*READING TEXT:*
__________________________________________________

Performance Optimization Exercises Using TPC-H – Q7
Ⅰ SQL code and analysis
Below is the SQL query statement:
select
supp_nation,
cust_nation,
l_year,
sum(volume) as revenue
from
(
select
n1.n_name as supp_nation,
n2.n_name as cust_nation,
extract(year from l_shipdate) as l_year,
l_extendedprice * (1 - l_discount) as volume
from
supplier,
lineitem,
orders,
customer,
nation n1,
nation n2
where
s_suppkey = l_suppkey
and o_orderkey = l_orderkey
and c_custkey = o_custkey
and s_nationkey = n1.n_nationkey
and c_nationkey = n2.n_nationkey
and (
(n1.n_name = 'CHINA' and n2.n_name = 'RUSSIA')
or (n1.n_name = 'RUSSIA' and n2.n_name = 'CHINA')
)
and l_shipdate between date '1995-01-01' and date '1996-12-31'
) shipping
group by
supp_nation,
cust_nation,
l_year
order by
supp_nation,
cust_nation,
l_year;
This is a grouping & aggregation operation on the filtered result set of multi-table association that contains a primary-sub table association between orders table and lineitem table.
Ⅱ SPL solution
The working principle is similar to that in Q5.
A |
|
1 |
=now() |
2 |
1995-01-01 |
3 |
1996-12-31 |
4 |
>name1="CHINA" |
5 |
>name2="RUSSIA" |
6 |
=file("nation.btx").import@b().keys@i(N_NATIONKEY) |
7 |
>n1=A6.select@1(N_NAME==name1).N_NATIONKEY |
8 |
>n2=A6.select@1(N_NAME==name2).N_NATIONKEY |
9 |
=file("supplier.ctx").open().cursor@m(S_SUPPKEY,S_NATIONKEY;S_NATIONKEY==n1 || S_NATIONKEY==n2).fetch().keys@im(S_SUPPKEY) |
10 |
=file("customer.ctx").open().cursor@m(C_CUSTKEY,C_NATIONKEY;C_NATIONKEY==n1 || C_NATIONKEY==n2).fetch().keys@im(C_CUSTKEY) |
11 |
=file("orders.ctx").open().cursor@m(O_ORDERKEY,O_CUSTKEY;O_CUSTKEY:A10) |
12 |
=file("lineitem.ctx").open().news(A11,L_SUPPKEY,L_EXTENDEDPRICE,L_DISCOUNT,L_SHIPDATE,O_CUSTKEY;L_SHIPDATE>=A2 && L_SHIPDATE <=A3,L_SUPPKEY:A9) |
13 |
=A12.select(O_CUSTKEY.C_NATIONKEY!=L_SUPPKEY.S_NATIONKEY) |
14 |
=A13.groups(L_SUPPKEY.S_NATIONKEY:supp_nation,O_CUSTKEY.C_NATIONKEY:cust_nation,year(L_SHIPDATE):l_year; sum(L_EXTENDEDPRICE*(1-L_DISCOUNT)): volume) |
15 |
=A14.run(supp_nation=A6.find(supp_nation).N_NAME,cust_nation=A6.find(cust_nation).N_NAME) |
16 |
=interval@ms(A1,now()) |
Note that A6’s nation table data is used respectively in A7 and A8 for performing filtering according to foreign key matching. This is different from SQL alias syntax.

__________________________________________________

*WHAT YOU WILL DO:* Rewrite the TPC-H Q7 text starting at "or (n1.n_name = 'RUSSIA'" and ending at "and lineitem table.", changing "l_year" to "ship_year".

*Dataset records:*
__________________________________________________

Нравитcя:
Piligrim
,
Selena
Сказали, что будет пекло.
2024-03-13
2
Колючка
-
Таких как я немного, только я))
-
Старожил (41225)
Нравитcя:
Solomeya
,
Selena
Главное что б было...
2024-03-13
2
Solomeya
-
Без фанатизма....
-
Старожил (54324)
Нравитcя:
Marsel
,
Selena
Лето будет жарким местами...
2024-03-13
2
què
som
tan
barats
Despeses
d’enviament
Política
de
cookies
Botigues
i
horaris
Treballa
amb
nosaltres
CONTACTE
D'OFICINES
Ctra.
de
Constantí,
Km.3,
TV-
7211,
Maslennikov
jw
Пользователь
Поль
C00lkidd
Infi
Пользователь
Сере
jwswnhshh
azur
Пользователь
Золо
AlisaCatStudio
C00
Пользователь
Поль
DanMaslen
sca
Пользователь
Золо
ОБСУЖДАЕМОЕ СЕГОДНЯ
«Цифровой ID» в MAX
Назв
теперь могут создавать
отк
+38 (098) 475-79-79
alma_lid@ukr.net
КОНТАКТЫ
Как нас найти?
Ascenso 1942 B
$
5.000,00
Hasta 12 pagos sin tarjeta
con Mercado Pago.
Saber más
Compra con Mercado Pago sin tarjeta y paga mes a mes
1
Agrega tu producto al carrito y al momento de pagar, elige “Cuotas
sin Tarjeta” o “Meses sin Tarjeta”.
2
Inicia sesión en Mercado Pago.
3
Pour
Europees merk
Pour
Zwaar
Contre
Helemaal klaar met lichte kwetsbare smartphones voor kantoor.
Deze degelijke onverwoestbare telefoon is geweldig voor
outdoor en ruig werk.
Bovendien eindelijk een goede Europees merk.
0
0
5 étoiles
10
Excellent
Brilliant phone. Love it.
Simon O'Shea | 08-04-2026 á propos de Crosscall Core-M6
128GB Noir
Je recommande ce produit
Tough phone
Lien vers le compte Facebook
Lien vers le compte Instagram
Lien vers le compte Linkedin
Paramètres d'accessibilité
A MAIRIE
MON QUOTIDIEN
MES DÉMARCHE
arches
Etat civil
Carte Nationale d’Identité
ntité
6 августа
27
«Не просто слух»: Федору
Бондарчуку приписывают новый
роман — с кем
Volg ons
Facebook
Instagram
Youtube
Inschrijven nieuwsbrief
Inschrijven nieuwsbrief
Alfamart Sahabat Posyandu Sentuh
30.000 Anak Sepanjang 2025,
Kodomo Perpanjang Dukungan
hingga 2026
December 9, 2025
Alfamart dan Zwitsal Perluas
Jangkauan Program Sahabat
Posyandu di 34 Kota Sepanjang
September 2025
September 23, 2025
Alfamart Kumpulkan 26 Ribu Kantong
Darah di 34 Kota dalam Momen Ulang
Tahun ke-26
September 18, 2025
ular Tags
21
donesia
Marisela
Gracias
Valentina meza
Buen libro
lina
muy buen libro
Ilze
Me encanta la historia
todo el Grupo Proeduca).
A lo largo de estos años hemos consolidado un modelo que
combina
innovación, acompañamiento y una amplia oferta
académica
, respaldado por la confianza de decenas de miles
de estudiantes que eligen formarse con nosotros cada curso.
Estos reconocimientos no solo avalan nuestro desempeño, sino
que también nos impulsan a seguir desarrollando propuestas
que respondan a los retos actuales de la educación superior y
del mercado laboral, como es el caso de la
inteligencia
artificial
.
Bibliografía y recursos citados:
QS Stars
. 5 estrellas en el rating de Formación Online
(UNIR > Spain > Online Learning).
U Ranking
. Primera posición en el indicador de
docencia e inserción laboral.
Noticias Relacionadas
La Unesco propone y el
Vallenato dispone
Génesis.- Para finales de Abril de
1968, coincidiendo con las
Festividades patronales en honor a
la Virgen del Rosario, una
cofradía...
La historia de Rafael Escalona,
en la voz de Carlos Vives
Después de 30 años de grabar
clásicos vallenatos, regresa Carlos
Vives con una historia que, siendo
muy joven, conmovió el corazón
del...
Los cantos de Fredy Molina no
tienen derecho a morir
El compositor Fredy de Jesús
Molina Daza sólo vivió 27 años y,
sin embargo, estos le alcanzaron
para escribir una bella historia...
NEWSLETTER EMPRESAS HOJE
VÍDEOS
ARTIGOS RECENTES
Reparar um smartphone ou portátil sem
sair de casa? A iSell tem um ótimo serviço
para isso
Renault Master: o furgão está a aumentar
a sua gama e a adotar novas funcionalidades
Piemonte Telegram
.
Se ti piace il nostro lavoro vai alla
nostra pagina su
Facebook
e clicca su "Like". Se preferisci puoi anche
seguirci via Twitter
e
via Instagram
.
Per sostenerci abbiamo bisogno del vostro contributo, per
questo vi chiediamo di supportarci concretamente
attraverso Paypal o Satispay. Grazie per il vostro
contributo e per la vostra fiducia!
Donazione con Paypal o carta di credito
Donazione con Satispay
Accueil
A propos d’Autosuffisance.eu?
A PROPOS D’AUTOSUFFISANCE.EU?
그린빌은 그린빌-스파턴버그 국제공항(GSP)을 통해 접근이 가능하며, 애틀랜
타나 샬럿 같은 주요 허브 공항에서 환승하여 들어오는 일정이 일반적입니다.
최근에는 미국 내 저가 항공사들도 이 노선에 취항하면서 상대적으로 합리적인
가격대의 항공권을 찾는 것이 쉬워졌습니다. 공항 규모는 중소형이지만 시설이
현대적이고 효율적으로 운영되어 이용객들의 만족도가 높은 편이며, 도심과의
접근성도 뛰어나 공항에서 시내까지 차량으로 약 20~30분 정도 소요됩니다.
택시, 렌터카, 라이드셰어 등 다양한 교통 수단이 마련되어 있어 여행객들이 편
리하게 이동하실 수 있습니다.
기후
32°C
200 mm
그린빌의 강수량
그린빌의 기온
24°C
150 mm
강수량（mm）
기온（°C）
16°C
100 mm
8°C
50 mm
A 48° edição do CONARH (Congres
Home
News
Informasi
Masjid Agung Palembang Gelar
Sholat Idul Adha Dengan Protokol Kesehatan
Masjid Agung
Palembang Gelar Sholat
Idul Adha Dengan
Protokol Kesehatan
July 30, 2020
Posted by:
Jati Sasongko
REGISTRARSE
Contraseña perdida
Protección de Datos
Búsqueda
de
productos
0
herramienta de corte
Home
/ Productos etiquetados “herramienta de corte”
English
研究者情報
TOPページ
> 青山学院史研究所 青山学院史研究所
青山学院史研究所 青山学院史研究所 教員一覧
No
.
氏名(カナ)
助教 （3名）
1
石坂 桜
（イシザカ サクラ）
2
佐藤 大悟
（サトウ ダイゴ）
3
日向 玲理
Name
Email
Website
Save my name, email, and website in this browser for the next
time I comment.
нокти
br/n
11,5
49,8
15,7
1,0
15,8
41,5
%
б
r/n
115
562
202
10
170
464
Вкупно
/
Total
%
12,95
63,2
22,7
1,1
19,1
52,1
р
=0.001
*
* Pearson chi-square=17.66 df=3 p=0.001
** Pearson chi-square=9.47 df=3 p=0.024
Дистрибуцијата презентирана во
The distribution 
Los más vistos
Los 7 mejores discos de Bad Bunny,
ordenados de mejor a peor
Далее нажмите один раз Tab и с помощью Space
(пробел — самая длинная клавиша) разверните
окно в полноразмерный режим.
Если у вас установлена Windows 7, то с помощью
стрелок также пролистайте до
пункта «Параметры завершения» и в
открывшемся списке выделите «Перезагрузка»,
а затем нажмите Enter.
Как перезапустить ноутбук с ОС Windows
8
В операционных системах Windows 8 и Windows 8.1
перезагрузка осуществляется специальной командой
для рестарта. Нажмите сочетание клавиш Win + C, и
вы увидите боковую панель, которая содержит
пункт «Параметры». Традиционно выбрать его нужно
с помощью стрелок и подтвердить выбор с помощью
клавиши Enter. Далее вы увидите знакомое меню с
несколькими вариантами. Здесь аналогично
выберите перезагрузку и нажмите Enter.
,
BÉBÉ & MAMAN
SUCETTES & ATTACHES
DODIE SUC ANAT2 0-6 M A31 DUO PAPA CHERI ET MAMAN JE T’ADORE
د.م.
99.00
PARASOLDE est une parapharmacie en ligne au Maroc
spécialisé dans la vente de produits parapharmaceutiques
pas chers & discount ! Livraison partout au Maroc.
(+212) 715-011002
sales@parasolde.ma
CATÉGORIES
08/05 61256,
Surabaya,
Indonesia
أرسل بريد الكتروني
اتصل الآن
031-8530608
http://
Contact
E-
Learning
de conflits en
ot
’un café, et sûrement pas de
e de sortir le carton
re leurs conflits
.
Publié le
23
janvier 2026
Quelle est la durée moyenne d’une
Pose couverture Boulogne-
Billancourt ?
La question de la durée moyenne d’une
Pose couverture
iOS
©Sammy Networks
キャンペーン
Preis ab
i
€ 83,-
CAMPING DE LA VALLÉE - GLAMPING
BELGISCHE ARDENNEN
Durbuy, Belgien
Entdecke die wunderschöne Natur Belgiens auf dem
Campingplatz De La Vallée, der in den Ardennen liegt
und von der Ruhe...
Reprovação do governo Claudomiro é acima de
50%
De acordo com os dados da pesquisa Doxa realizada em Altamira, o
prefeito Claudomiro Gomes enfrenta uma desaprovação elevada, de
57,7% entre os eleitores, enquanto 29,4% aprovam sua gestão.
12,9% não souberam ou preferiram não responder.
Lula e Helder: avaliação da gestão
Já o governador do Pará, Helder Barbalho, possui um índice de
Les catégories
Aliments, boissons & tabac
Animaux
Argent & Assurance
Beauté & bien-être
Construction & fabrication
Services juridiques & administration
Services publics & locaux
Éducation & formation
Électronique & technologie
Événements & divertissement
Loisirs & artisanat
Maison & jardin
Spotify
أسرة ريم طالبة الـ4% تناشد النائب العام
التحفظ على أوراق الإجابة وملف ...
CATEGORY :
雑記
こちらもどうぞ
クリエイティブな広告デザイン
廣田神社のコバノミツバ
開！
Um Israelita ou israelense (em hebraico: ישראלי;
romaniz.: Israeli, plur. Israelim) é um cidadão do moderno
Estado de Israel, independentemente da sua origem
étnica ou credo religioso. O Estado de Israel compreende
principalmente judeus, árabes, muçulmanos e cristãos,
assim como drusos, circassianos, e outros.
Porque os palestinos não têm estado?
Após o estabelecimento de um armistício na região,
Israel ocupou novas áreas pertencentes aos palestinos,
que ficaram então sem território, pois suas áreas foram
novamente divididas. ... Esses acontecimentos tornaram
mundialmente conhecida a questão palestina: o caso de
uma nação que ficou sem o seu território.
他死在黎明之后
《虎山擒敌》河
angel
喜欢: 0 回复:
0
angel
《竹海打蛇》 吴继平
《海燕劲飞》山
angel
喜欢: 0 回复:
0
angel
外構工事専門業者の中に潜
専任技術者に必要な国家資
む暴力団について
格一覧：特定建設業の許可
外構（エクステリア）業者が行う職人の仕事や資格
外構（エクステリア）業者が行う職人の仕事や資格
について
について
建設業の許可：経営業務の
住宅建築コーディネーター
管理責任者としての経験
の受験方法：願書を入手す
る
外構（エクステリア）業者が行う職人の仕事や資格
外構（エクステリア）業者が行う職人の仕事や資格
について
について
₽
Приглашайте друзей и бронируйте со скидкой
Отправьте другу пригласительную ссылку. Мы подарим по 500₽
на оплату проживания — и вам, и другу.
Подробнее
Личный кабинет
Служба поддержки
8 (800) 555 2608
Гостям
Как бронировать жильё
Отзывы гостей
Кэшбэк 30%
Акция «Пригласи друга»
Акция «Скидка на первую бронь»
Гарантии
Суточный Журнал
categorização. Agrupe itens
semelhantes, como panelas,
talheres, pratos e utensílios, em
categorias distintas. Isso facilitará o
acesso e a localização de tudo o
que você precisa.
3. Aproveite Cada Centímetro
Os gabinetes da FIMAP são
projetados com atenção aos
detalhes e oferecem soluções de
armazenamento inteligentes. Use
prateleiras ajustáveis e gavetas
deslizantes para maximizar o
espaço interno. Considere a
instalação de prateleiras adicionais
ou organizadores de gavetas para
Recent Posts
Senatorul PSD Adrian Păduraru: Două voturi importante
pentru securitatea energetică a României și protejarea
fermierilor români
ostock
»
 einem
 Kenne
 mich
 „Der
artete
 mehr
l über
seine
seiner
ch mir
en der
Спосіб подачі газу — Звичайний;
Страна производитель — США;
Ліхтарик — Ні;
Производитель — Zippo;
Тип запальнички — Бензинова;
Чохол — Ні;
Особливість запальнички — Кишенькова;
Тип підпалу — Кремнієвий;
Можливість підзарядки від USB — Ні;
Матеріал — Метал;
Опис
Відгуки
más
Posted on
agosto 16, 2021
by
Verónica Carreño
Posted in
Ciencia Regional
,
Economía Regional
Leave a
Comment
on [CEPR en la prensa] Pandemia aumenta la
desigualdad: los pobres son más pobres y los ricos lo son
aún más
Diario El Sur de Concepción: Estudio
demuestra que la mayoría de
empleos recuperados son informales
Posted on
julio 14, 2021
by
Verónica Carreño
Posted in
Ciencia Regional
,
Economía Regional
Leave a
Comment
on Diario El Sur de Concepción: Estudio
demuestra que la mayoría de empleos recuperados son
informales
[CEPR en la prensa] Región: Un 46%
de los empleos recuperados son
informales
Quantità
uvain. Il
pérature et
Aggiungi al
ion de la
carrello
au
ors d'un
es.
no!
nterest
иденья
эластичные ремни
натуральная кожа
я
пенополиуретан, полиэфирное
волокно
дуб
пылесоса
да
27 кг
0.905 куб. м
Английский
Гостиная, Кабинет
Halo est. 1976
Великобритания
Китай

__________________________________________________

*OUTPUT OF THE TASK:*
or (n1.n_name = 'RUSSIA' and n2.n_name = 'CHINA')
)
and l_shipdate between date '1995-01-01' and date '1996-12-31'
) shipping
group by
supp_nation,
cust_nation,
ship_year
order by
supp_nation,
cust_nation,
ship_year;
This is a grouping & aggregation operation on the filtered result set of multi-table association that contains a primary-sub table association between orders table and lineitem table.